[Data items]
--------

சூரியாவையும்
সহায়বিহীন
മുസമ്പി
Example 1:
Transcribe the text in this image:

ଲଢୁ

--------

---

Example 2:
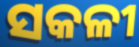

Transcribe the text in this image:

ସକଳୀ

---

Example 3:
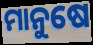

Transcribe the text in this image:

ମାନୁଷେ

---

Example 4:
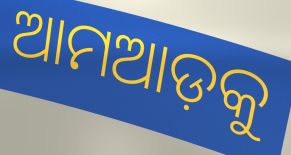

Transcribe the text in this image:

--------

All lines above holding the word "Example" make up the answer; copy each one.

Answer area
Example 1:
Example 2:
Example 3:
Example 4:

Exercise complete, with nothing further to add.